Graffiti+Rio+Ment
Hoje é Dia do Graffiti, como falamos ontem, e não poderíamos deixar passar em branco já que a street-art vem ganhando cada vez mais espaço nas ruas do Rio e nossos artistas sendo associados ao mood carioca. Para marcar a data, conversamos com Marcelo Ment que, há mais de 10 anos, desenha pelos muros da cidade. Conhecido da Zona Norte à Zona Sul, Ment fala sem censuras e avisa. “Moramos em uma cidade riquíssima culturalmente e é preciso que nós cariocas passemos a dar mais valor ao que temos”.
IB - Antes, o graffiti era uma arte mais associada a São Paulo e, com o tempo, vem ganhando espaço no Rio. Por que você acha que o número de grafiteiros (ou street artists) está aumentando no Rio?
MM - O Rio de Janeiro, até o começo dos anos 90, não tinha graffiti nas ruas. Esse crescimento acontece em todos os centros urbanos e nossa cidade está em evidência. Com a explosão da internet, a abertura e aceitação que a cidade dá ao graffiti em geral faz com que um número cada vez maior de artistas,desenhistas, designers etc., queiram se arriscar a pintar na rua, onde um número imenso de pessoas tem contato mais direto do que em outras linguagens e suportes.

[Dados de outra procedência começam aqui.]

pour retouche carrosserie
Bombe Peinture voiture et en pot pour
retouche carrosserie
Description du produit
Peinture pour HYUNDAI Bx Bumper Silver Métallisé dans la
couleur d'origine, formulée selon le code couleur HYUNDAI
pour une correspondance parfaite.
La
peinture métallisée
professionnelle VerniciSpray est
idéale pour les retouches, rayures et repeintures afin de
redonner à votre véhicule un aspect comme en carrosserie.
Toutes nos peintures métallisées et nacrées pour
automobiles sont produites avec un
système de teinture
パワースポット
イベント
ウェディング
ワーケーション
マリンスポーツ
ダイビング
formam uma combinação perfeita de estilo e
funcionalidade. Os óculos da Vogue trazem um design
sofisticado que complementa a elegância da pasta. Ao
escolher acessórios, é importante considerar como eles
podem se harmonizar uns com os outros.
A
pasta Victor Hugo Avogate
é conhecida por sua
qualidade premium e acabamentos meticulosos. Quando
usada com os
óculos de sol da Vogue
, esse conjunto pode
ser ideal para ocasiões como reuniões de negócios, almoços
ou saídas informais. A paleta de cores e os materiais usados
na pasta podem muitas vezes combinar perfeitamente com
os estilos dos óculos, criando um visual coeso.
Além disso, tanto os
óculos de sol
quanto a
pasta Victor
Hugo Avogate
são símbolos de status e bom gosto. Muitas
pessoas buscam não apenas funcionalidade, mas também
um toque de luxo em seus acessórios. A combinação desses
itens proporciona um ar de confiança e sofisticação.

IB – E como você começou a fazer grafitti?
MM -Sempre gostei de desenhar e desde criança tive contato com a arte, através dos meus irmãos. Era viciado em gibis e quadrinhos e, com meus amigos skatistas, vi as primeiras imagens de graffiti e da cultura de rua nas estampas das roupas, nos desenhos nas madeiras, e nos vídeos com as pistas grafitadas. Daí passei a fazer desenhos de personagens e letras e em 1998 comecei a pintar nas ruas.

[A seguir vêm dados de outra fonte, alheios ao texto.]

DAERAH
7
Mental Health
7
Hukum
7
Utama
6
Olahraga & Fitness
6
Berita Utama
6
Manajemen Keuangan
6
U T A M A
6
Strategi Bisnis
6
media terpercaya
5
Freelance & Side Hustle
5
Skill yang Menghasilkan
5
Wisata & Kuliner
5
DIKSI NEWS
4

IB - Qual o melhor roteiro de lugares para quem quer conhecer o grafitti carioca?
MM -Acho a Lapa é essencial, Santa Teresa, Tijuca, Méier… Não quero excluir esse ou aquele bairro, mas não temos muitas produções, como chamamos muros grandes em que vários artistas se reúnem. É possível encontrar ótimas pinturas onde menos se imagina e isso é só o começo.
- Holanda
- Ment e Big (Ipanema)
- "Cartola" por Ment
- Ment e Kendo (Brasília)
IB - E quais artistas são fundamentais na arte local?
MM - Temos vários, e alguns são grandes amigos, então fico em uma situação difícil!. O Eco, por ser pioneiro e estar em atividade constante, o Swk de Santa Teresa, os grupos Nação e Fleshbeck, só pra citar alguns.
IB - Aliás, o que é indispensável para ser um artista relevante?
MM - A busca por sua identidade, estar sempre buscando novas referencias e indo pra rua pintar. E não adianta querer conquistar respeito de um dia pro outro. Me orgulho muito de ter pinturas por vários locais da cidade da Zona Norte à Zona Sul, algumas com 4 ou 5 anos intactas, sem uma pichação.
O respeito das ruas é essencial, muito mais que o sucesso comercial. Sem demagogia ou hipocrisia. Vivo da minha arte e é preciso que as pessoas gostem do que faço, mas essa não é a minha prioridade ou foco principal, quero continuar pintando e aprendendo cada vez mais.